● **SUPPLIED RECORDS**:
------------------------------
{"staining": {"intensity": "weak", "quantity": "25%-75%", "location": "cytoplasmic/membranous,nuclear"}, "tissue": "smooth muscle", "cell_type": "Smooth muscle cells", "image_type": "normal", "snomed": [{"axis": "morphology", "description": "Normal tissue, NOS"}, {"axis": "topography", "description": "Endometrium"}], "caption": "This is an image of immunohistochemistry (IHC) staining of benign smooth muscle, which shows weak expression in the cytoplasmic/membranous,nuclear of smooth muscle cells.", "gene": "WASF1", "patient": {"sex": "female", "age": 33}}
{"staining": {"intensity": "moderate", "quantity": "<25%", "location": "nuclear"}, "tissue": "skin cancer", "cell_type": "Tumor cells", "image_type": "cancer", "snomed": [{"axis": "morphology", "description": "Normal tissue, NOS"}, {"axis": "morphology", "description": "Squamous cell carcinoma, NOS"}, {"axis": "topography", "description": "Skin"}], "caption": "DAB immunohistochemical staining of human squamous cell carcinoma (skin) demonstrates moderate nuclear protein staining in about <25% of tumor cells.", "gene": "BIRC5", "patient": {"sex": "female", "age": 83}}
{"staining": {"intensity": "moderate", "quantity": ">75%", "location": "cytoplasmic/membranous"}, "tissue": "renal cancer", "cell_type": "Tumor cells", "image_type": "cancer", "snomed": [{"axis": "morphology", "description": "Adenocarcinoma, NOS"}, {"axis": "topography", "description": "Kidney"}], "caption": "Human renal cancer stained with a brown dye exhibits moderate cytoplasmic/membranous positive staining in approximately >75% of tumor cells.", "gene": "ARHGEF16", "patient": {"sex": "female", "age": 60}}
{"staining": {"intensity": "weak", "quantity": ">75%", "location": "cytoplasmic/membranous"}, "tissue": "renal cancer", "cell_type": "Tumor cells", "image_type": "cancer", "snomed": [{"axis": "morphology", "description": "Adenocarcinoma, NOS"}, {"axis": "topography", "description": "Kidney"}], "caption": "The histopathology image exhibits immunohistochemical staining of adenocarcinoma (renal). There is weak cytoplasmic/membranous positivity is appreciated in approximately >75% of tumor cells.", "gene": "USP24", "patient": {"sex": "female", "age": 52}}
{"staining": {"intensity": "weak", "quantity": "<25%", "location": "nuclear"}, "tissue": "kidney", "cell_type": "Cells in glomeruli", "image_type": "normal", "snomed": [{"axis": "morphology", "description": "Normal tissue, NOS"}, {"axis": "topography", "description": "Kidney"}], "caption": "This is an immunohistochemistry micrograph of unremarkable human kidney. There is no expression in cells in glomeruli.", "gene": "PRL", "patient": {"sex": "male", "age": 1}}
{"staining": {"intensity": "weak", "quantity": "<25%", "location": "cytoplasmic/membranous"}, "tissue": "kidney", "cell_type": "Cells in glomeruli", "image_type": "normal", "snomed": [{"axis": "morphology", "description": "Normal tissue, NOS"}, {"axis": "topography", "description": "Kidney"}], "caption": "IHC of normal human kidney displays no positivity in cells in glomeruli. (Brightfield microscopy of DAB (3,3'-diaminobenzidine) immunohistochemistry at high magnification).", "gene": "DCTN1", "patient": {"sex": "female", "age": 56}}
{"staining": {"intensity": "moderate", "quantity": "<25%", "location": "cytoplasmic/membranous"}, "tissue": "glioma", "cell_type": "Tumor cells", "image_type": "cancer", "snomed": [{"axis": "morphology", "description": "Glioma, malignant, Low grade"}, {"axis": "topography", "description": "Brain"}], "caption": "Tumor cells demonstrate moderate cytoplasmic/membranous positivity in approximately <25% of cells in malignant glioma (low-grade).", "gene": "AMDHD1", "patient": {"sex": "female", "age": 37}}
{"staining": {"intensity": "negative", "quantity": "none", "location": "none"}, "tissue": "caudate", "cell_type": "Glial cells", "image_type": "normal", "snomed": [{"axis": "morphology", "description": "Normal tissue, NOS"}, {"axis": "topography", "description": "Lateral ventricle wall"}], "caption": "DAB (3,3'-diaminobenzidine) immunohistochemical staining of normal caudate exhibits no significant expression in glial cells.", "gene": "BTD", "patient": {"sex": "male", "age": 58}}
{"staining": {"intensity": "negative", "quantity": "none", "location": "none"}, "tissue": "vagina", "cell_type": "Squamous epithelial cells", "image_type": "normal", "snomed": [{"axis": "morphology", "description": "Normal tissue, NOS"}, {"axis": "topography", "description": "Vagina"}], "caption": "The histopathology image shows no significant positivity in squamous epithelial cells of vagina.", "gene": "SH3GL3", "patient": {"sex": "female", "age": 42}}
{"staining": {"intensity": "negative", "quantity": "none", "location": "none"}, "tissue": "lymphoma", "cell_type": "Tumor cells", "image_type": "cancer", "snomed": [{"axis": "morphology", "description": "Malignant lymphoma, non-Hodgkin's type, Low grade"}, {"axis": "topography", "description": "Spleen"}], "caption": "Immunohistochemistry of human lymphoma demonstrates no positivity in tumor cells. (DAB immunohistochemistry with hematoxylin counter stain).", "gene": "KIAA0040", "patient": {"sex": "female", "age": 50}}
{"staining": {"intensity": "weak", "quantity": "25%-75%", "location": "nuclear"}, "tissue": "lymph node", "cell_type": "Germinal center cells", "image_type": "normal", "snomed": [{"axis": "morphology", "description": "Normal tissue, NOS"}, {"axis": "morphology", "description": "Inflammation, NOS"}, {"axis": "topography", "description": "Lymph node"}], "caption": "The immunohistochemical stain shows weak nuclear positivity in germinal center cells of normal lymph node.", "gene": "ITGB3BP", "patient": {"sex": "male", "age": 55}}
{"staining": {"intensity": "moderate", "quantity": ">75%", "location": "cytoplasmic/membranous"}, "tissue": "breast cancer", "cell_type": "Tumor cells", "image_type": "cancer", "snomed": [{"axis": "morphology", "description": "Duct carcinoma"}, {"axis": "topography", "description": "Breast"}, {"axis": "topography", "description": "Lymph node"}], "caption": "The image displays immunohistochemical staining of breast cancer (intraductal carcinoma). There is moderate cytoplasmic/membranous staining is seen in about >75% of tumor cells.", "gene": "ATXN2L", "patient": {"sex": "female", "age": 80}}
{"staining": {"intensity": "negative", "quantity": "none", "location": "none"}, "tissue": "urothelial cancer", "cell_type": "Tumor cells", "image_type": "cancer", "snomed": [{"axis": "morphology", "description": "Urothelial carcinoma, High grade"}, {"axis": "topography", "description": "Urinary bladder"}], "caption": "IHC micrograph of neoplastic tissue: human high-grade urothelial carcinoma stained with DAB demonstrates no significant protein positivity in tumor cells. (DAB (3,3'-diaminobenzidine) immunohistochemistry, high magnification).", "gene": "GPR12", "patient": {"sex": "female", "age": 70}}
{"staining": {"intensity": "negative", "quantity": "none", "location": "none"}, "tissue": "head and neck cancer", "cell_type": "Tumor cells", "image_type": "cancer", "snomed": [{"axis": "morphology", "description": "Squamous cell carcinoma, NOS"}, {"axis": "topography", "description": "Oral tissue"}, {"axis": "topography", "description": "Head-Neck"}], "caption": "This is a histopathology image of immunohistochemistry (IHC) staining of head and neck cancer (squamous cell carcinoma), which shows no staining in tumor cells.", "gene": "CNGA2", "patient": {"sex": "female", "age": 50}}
------------------------------
● **TASK TO CARRY OUT**:
Look through the entries and return each line that has the word "renal" in it.

● **OUTPUT BELOW**:
{"staining": {"intensity": "moderate", "quantity": ">75%", "location": "cytoplasmic/membranous"}, "tissue": "renal cancer", "cell_type": "Tumor cells", "image_type": "cancer", "snomed": [{"axis": "morphology", "description": "Adenocarcinoma, NOS"}, {"axis": "topography", "description": "Kidney"}], "caption": "Human renal cancer stained with a brown dye exhibits moderate cytoplasmic/membranous positive staining in approximately >75% of tumor cells.", "gene": "ARHGEF16", "patient": {"sex": "female", "age": 60}}
{"staining": {"intensity": "weak", "quantity": ">75%", "location": "cytoplasmic/membranous"}, "tissue": "renal cancer", "cell_type": "Tumor cells", "image_type": "cancer", "snomed": [{"axis": "morphology", "description": "Adenocarcinoma, NOS"}, {"axis": "topography", "description": "Kidney"}], "caption": "The histopathology image exhibits immunohistochemical staining of adenocarcinoma (renal). There is weak cytoplasmic/membranous positivity is appreciated in approximately >75% of tumor cells.", "gene": "USP24", "patient": {"sex": "female", "age": 52}}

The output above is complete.